### WHAT IS EXPECTED
Instruction for the data below: set down exactly the lines from the line with "126 101 23969" to the line with "61 140 1409", inclusive, and no others.
#### INPUT DATA
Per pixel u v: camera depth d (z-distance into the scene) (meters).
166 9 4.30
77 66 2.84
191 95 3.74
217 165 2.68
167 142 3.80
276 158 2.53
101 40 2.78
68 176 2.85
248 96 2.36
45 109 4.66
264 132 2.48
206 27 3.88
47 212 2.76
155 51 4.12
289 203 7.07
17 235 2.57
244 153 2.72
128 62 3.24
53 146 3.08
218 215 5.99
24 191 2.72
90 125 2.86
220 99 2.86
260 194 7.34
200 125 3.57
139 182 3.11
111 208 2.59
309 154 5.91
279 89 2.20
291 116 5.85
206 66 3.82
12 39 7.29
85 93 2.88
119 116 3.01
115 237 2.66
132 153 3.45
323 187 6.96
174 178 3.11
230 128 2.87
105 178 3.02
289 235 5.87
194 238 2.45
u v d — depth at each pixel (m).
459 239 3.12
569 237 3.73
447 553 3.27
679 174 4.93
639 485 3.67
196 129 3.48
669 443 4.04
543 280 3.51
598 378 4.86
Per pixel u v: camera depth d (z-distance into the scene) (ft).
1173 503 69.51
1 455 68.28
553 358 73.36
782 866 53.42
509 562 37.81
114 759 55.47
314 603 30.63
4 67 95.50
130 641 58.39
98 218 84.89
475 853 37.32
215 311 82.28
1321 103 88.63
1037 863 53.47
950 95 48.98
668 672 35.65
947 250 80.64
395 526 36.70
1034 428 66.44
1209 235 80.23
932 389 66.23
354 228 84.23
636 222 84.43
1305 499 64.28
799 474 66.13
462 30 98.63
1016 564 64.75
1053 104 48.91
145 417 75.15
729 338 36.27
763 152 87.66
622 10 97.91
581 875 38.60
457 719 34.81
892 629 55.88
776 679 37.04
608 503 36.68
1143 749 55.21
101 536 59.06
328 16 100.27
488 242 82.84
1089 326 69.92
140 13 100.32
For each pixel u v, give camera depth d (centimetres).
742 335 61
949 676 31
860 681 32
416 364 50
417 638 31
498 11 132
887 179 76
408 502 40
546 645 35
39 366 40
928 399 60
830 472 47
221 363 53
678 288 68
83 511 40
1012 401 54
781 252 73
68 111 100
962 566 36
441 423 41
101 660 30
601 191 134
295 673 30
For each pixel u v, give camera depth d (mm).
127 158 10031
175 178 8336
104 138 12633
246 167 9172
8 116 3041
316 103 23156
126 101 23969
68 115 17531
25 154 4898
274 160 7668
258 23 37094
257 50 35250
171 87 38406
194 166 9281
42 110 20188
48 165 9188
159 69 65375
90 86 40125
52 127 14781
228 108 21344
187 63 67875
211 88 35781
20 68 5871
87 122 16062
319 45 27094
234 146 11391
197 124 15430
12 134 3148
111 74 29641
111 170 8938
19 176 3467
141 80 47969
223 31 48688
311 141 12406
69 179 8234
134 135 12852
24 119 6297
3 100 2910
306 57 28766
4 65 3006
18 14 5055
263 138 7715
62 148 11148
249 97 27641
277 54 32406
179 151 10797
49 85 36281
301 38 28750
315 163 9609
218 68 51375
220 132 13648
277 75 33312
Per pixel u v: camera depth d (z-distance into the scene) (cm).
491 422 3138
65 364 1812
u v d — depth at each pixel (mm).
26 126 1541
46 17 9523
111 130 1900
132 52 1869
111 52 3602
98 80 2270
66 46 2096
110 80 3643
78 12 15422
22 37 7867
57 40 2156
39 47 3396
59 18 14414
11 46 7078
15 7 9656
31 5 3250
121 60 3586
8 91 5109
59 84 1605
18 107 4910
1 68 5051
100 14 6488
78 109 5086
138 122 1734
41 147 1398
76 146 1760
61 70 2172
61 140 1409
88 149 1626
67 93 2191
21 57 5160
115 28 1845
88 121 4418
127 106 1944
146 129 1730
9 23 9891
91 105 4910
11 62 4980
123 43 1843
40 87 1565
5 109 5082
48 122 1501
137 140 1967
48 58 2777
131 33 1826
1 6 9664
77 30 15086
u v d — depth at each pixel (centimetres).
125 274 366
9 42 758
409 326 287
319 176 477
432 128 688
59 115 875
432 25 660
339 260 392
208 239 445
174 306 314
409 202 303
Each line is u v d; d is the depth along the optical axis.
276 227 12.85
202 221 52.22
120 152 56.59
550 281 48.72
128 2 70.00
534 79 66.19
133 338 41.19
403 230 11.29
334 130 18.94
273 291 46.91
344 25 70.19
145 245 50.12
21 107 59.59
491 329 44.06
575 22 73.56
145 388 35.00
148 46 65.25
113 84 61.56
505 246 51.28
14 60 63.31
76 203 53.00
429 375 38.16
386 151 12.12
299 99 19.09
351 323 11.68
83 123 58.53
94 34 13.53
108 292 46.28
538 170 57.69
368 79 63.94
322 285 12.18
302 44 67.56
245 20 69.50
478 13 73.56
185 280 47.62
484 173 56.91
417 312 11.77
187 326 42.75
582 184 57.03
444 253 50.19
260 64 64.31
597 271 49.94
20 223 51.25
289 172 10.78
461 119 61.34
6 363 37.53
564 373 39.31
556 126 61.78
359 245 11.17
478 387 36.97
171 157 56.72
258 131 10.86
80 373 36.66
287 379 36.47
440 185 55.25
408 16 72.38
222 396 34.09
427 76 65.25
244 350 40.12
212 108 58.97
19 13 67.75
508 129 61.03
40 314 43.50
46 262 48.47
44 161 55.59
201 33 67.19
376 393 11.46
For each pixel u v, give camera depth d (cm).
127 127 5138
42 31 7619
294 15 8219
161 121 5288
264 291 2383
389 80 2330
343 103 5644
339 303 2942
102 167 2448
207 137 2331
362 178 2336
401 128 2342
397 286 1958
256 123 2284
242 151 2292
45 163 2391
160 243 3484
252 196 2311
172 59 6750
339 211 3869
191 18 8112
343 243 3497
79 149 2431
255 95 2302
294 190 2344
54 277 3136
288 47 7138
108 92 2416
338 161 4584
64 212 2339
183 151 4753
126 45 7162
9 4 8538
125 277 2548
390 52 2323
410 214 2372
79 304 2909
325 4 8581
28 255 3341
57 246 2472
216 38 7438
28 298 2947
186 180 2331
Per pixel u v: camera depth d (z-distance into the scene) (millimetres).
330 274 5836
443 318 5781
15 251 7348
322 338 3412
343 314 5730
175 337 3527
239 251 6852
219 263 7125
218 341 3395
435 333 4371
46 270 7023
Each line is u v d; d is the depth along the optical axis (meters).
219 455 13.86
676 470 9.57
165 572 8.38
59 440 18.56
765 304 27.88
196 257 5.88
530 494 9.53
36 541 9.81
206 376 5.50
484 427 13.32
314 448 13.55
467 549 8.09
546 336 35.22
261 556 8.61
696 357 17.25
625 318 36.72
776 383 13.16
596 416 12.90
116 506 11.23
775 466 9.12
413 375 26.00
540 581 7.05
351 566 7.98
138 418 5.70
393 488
########
### OUTPUT FOR THIS TASK
126 101 23969
68 115 17531
25 154 4898
274 160 7668
258 23 37094
257 50 35250
171 87 38406
194 166 9281
42 110 20188
48 165 9188
159 69 65375
90 86 40125
52 127 14781
228 108 21344
187 63 67875
211 88 35781
20 68 5871
87 122 16062
319 45 27094
234 146 11391
197 124 15430
12 134 3148
111 74 29641
111 170 8938
19 176 3467
141 80 47969
223 31 48688
311 141 12406
69 179 8234
134 135 12852
24 119 6297
3 100 2910
306 57 28766
4 65 3006
18 14 5055
263 138 7715
62 148 11148
249 97 27641
277 54 32406
179 151 10797
49 85 36281
301 38 28750
315 163 9609
218 68 51375
220 132 13648
277 75 33312
Per pixel u v: camera depth d (z-distance into the scene) (cm).
491 422 3138
65 364 1812
u v d — depth at each pixel (mm).
26 126 1541
46 17 9523
111 130 1900
132 52 1869
111 52 3602
98 80 2270
66 46 2096
110 80 3643
78 12 15422
22 37 7867
57 40 2156
39 47 3396
59 18 14414
11 46 7078
15 7 9656
31 5 3250
121 60 3586
8 91 5109
59 84 1605
18 107 4910
1 68 5051
100 14 6488
78 109 5086
138 122 1734
41 147 1398
76 146 1760
61 70 2172
61 140 1409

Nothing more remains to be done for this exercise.